Gophers’ struggles temper expectations for upsetting Indiana

Minnesota is 3-7 since losing a close game at Indiana last month.

Minnesota guard Andre Hollins dribbles past a Badger on Thursday, Feb. 14, 2013, at Williams Arena.

Amanda Snyder, Daily File Photo

Minnesota guard Andre Hollins dribbles past a Badger on Thursday, Feb. 14, 2013, at Williams Arena.

Andrew Krammer

Minnesota’s single-digit loss to Indiana at Assembly Hall on Jan. 12 left many Gophers fans smelling blood in the water for Tuesday’s rematch at Williams Arena.

Minnesota, then ranked No. 8 in the nation, spotted then-No. 5 Indiana a 23-point lead entering halftime. It responded with 52 second-half points to pull within three points with 19 seconds left, before ultimately falling short.

Six weeks later, head coach Tubby Smith’s squad has scored more than 52 points just twice in its past five games. The Gophers haven’t topped 30 points in a single half in those five games.

Minnesota’s offensive struggles and 3-8 record in its past 11 games have tempered high expectations for the rematch with the Hoosiers.

“I hope they keep it respectable,” University of Minnesota junior Garrison Shepard said. “When you lose to teams like Northwestern, lose by over 20 to Iowa, it puts a damper on your season.”

Many fans expected Minnesota to contend for a Big Ten title after a strong start to the season, but some have given up on this year before it’s over.

“Anything can happen,” University senior Jacob Dunn said, “but after that Ohio State game, I’m expecting a 30-point loss.”

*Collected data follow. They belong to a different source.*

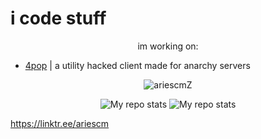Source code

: # i code stuff

<p align="center">
  im working on:<br>
  <ul>
    <li><a href="https://github.com/ariescmZ/4pop">4pop</a> | a utility hacked client made for anarchy servers</li>
  </ul>
</p>

<p align="center">
   <img src="https://komarev.com/ghpvc/?username=ariescmZ" alt="ariescmZ"/>
</p>

<p align="center">
<img alt="My repo stats" src="https://github-readme-stats.vercel.app/api?username=ariescmZ&show_icons=true&theme=radical">
  <img alt="My repo stats" src="https://github-readme-stats.vercel.app/api/top-langs/?username=ariescmZ&langs_count=8" />
</p>

https://linktr.ee/ariescm
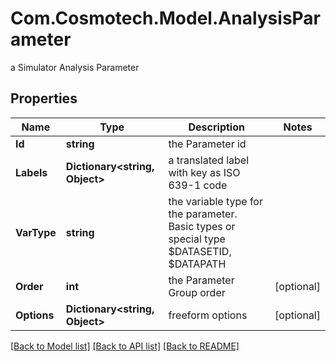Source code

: # Com.Cosmotech.Model.AnalysisParameter
a Simulator Analysis Parameter

## Properties

Name | Type | Description | Notes
------------ | ------------- | ------------- | -------------
**Id** | **string** | the Parameter id | 
**Labels** | **Dictionary&lt;string, Object&gt;** | a translated label with key as ISO 639-1 code | 
**VarType** | **string** | the variable type for the parameter. Basic types or special type $DATASETID, $DATAPATH | 
**Order** | **int** | the Parameter Group order | [optional] 
**Options** | **Dictionary&lt;string, Object&gt;** | freeform options | [optional] 

[[Back to Model list]](../README.md#documentation-for-models) [[Back to API list]](../README.md#documentation-for-api-endpoints) [[Back to README]](../README.md)

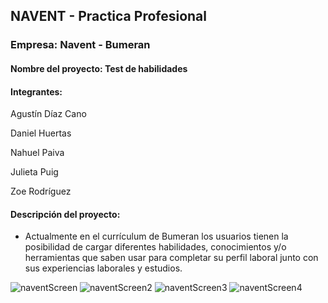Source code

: ## NAVENT - Practica Profesional 

### Empresa: Navent - Bumeran

#### Nombre del proyecto: Test de habilidades

#### Integrantes: 

Agustín Díaz Cano

Daniel Huertas 

Nahuel Paiva

Julieta Puig 

Zoe Rodríguez

#### Descripción del proyecto:
- Actualmente en el currículum de Bumeran los usuarios tienen la posibilidad de cargar diferentes habilidades, conocimientos y/o herramientas que saben usar para completar su perfil laboral junto con sus experiencias laborales y estudios.

![naventScreen](https://user-images.githubusercontent.com/76449498/118464848-a9ec6d80-b6d7-11eb-8524-e3c8b652813e.jpg)
![naventScreen2](https://user-images.githubusercontent.com/76449498/118465001-d7391b80-b6d7-11eb-88e1-182988ffb33e.jpg)
![naventScreen3](https://user-images.githubusercontent.com/76449498/118465148-fa63cb00-b6d7-11eb-9ff3-b6ffdbd82429.jpg)
![naventScreen4](https://user-images.githubusercontent.com/76449498/118465351-2d0dc380-b6d8-11eb-98e2-678109d0442e.jpg)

The manner in which the team has lost recently — 21- and 26-point losses at Iowa and Ohio State, respectively — has Smith questioning his team’s psyche.

Smith had a sports psychologist talk to his team during the past week, freshman Wally Ellenson said.

“I hope they come out angry,” Smith said, “[and] play with a sense of urgency.”

Sophomore point guard Andre Hollins, who’s in an uncharacteristically bad shooting slump, said the Gophers need to stop the excuses.

“We need to get this thing together immediately,” Hollins said. “There’s not much more I can say about it.”

Minnesota has struggled with the basics, and Smith said he’s stripped his team’s practices down to the fundamentals in recent weeks.

The Gophers had a season-high 24 turnovers in their loss at Ohio State on Feb. 20. That turnover problem, coupled with the team’s shooting slump, has Minnesota’s offense playing like one of the worst in the conference.

Hollins has contributed to the Gophers’ poor shooting. In the team’s first seven Big Ten games, the sophomore shot 49 percent from three-point range.

In the past seven, Hollins has made 29 percent of his three-pointers.

“I’m still young. There are things I can work on,” Hollins said. “But bottom line: We need to win.”

As Minnesota continues to struggle, Hollins said Smith has turned up the heat in practice, making the entire team run sprints when one person turns it over.

“We had a two-a-day practice on Saturday,” Hollins said. “That was intense with all the turnovers.”